Hessen: Rhein hat die freie Wahl

von Redaktion

VON MARC BEYER

München – Hip-Hop ist nicht die typische Begleitmusik der CDU, aber in diesem Moment kann die Partei darauf keine Rücksicht nehmen. Die „Fantastischen Vier“ dröhnen also aus den Lautsprechern, als Boris Rhein den Saal betritt. Man sei „zusammen groß“, heißt es, die Gemeinschaft wird wortreich beschworen, und irgendwann fällt der schöne Satz: „Wir setzen uns ’n Denkmal.“

Das ist ein bisschen dick aufgetragen, denn die Union stellt bereits seit knapp 25 Jahren den Ministerpräsidenten in Hessen, Aber es drückt auch die euphorisierte Stimmung aus. Rhein und die CDU sind mit glänzenden Umfragewerten in den Wahltag gestartet, doch das Ausmaß der Stimmengewinne kommt selbst für kühne Optimisten unerwartet. 34,5 Prozent bedeuten ein Plus von 7,5 Punkten gegenüber den 27 von 2018. „Ein unfassbar großartiger Tag“, ruft Rhein.

Das können die anderen Spitzenkandidaten so nicht sagen. Tarek Al-Wazir weist zwar darauf hin, dass die hessischen Grünen, Koalitionspartner der CDU, „das zweitbeste Ergebnis unserer Geschichte“ erzielen – aber das beste war eben vor fünf Jahren. Gegenüber 2018 büßt die Partei mit 14,8 Prozent fünf Punkte ein. Noch härter erwischt es Nancy Faeser, deren SPD in Hessen mit 15,1 Prozent auf einen historischen Tiefpunkt abstürzt.

Für Rhein bedeutet das, dass er die freie Wahl hat, wenn es um den künftigen Koalitionspartner geht. SPD und Grüne sind gestutzt, die FDP als dritter Kandidat bewegt sich zu diesem Zeitpunkt hart an der Fünf-Prozent-Marke. Der Ministerpräsident kann die Verhandlungen aus einer Position der maximalen Stärke führen.

Alle sind dann beim Treffen im TV-Studio sehr freundlich zu ihm. Al-Wazir entnimmt den Zahlen immerhin, dass die Hessen „keine Wechselstimmung“ verspüren würden und dass das Problem für die Grünen kein hessisches sei. Aus der Bundesregierung habe man „nicht nur keinen Rückenwind bekommen, sondern Gegenwind“.

Der Wahlkampf in Hessen drehte sich fast ausschließlich um Berlin und die mit sich selbst ringende Ampel.
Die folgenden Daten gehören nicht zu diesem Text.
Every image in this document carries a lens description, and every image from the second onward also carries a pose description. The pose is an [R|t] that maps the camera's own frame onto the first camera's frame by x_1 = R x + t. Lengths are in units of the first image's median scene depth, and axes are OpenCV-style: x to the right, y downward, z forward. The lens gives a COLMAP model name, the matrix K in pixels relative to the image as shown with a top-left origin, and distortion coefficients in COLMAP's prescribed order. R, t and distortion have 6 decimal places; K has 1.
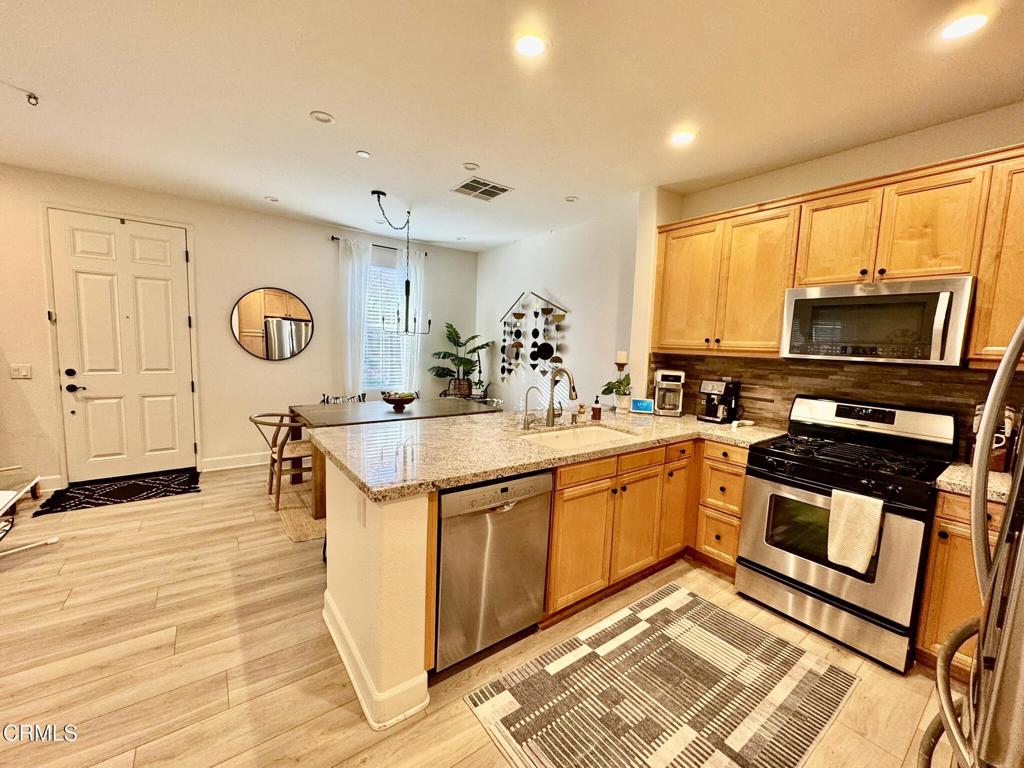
lens RADIAL K [[409.9, 0, 508.9], [0, 409.9, 384.9], [0, 0, 1]] dist [-0.000287, -0.000058]
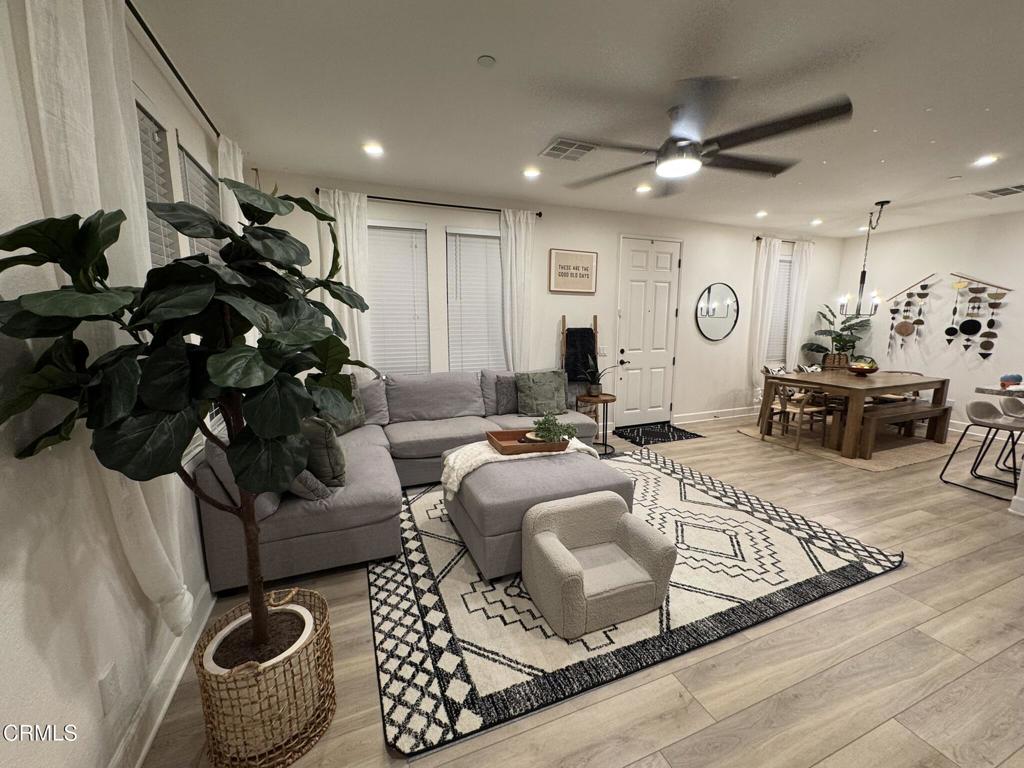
lens RADIAL K [[409.9, 0, 513.1], [0, 409.9, 382.9], [0, 0, 1]] dist [-0.000287, -0.000058]
pose [[0.968375, 0.007134, -0.249399, -0.988698], [0.005546, 0.998729, 0.050102, 0.006285], [0.249439, -0.049901, 0.967104, -0.456286]]
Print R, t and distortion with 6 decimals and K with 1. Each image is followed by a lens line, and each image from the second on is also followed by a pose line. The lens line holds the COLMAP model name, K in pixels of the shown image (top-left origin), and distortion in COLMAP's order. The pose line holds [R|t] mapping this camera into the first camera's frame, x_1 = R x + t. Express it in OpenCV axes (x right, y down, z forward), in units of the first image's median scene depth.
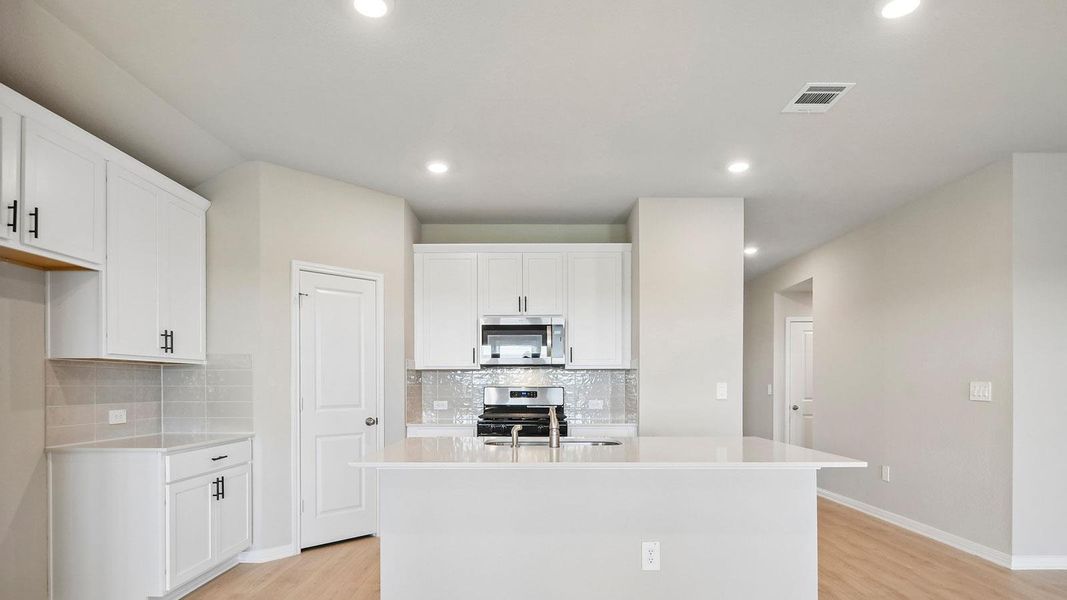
lens RADIAL K [[561.8, 0, 533.9], [0, 561.8, 366.6], [0, 0, 1]] dist [0.005195, -0.001341]
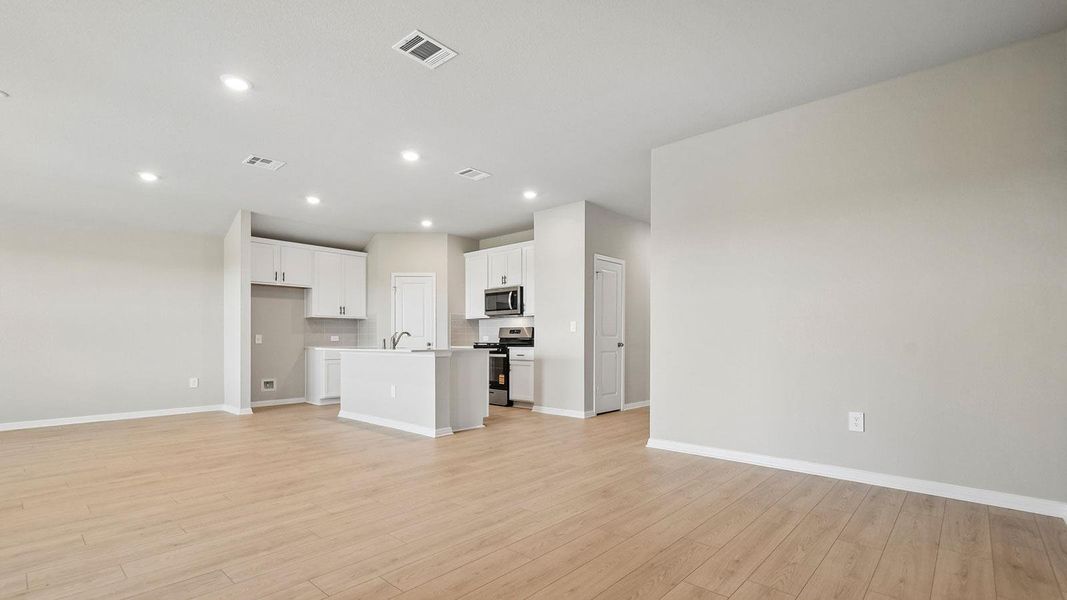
lens RADIAL K [[485.3, 0, 529.9], [0, 485.3, 330.6], [0, 0, 1]] dist [0.005699, -0.000195]
pose [[0.731860, -0.014262, -0.681306, 1.327061], [0.022703, 0.999736, 0.003460, 0.054051], [0.681077, -0.018000, 0.731991, -0.074822]]
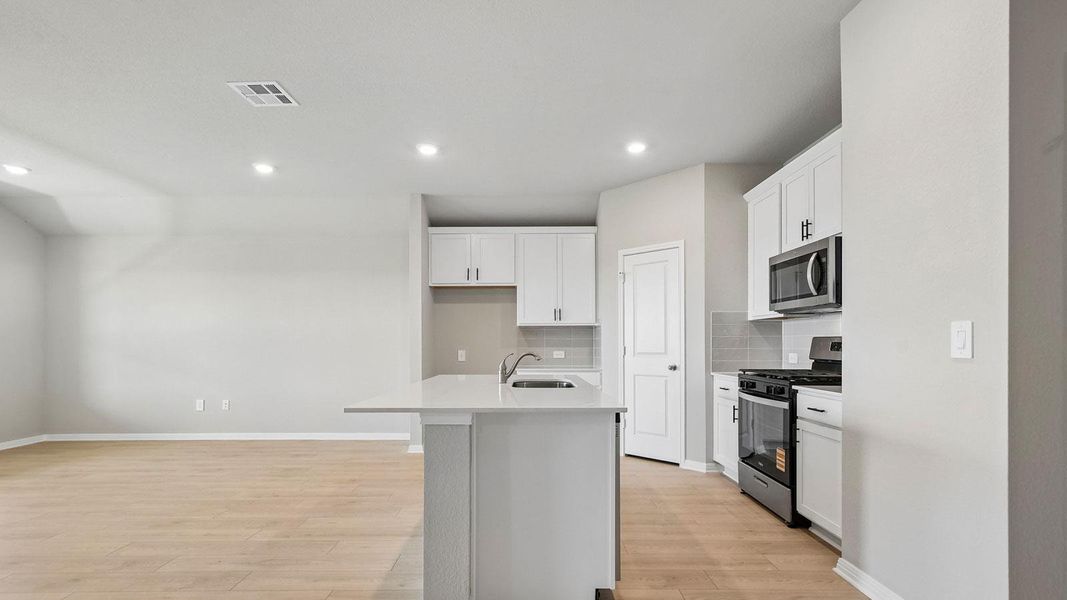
lens RADIAL K [[489.9, 0, 526.3], [0, 489.9, 345.5], [0, 0, 1]] dist [-0.000357, 0.000811]
pose [[-0.014202, 0.004317, -0.999890, 0.818186], [0.033808, 0.999421, 0.003835, 0.040254], [0.999327, -0.033749, -0.014339, 0.766797]]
Landesweite Projekte wie der für die SPD zentrale Vorsatz, 12 500 neue Lehrer einzustellen, oder der Anspruch der Grünen, 30 Millionen Bäume pflanzen und 20 000 Kitaplätze schaffen zu wollen, waren nur Fußnoten. Speziell Nancy Faeser – die die Bundesregierung als Innenministerin verkörpert – konnte unter diesen Umständen fast nur verlieren.

„Mit unseren Themen sind wir leider überhaupt nicht durchgedrungen“, räumte sie dann auch ein. Man gewinne und verliere gemeinsam, versuchte sie die SPD-Gemeinde zu trösten, aber so ganz stimmt das nicht. Wenn Hessens SPD noch ihre Wunden leckt, wird Faeser längst wieder in Berlin ihren Regierungsgeschäften nachgehen. Generalsekretär Kevin Kühnert erklärt, Faeser habe „den klaren Rückhalt als Bundesinnenministerin“.

Während die Linke aus dem Landtag fällt und die Freien Wähler den Einzug verpassen, ist die Stimmung bei der AfD glänzend. Die Zahlen weisen sie als zweitstärkste Kraft aus (18,4 Prozent), das beste Ergebnis in einem westdeutschen Flächenland. Auch Landeschef Robert Lambrou bringt sich für eine mögliche Koalition in Stellung: „Wir stünden bereit.“ Er wird vergeblich warten. Rhein mag die freie Wahl haben, aber in einem Punkt hat er sich gleich festgelegt. Von der AfD trenne die CDU „nicht nur eine Brandmauer, sondern ein tiefer Graben“.